Violations of the amendments may result in investigation by the Washington Department of Labor and Industries, an imposition of penalty, or monetary remedies for the applicant or employee.
[Overview of Washington Equal Pay and Opportunities Act]
Washington’s EPOA protects employees and job applicants of covered employees from gender discrimination in compensation and career advancement opportunities. Under the EPOA, employers must provide equal compensation to “similarly-employed” workers having the same employer and job performance requirements of similar skills, efforts, responsibilities, and working conditions. Differences in pay or career advancement opportunity may be permissible for some specific reasons unrelated to gender, such as differences in education, training, or experience, seniority, merit/work performance, and compensation based on quantity or quality of production.

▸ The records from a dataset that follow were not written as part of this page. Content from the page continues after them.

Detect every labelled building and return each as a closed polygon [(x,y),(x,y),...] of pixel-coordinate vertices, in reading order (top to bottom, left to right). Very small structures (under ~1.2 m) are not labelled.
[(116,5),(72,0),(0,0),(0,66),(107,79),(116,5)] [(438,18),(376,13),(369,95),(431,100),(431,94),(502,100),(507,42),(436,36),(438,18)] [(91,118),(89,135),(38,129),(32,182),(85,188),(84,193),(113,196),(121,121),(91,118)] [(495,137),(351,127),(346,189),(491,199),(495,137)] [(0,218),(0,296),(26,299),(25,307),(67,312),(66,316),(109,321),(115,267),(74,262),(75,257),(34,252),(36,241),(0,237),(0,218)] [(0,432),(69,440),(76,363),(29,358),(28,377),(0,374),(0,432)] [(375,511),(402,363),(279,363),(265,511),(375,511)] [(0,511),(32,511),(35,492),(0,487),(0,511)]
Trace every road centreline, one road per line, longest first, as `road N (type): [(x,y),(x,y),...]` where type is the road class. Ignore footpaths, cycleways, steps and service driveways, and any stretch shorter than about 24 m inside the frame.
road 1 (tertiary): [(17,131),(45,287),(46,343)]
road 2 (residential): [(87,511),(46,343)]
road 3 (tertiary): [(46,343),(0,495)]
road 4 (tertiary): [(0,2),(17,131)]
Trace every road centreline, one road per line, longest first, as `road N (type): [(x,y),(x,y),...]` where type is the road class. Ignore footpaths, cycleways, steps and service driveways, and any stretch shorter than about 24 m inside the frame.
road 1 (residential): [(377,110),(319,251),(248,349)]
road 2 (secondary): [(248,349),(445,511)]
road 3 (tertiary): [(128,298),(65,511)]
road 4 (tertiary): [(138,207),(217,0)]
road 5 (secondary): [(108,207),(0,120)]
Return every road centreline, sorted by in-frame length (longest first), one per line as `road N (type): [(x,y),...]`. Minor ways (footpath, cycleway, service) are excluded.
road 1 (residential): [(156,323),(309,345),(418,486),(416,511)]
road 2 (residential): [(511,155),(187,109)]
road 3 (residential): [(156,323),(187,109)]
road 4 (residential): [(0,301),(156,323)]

Employers must not prohibit employees from inquiring about, disclosing, comparing, or discussing their wages and benefits with others, or require employees to sign agreements preventing them from discussing their wages. Employers cannot retaliate against an employee for discussing wages, filing a complaint, or exercising other protected rights under the EPOA.
Employers may not seek an applicant’s wage or salary history or require that an applicant’s prior wage or salary history meet certain criteria, even if the question is optional. Employees may voluntarily disclose their wage or salary history to prospective employers, but the disclosure must be voluntary. An employer may confirm an applicant’s wage or salary history if the applicant voluntarily discloses it or after the employer negotiates and makes an offer of employment to the applicant.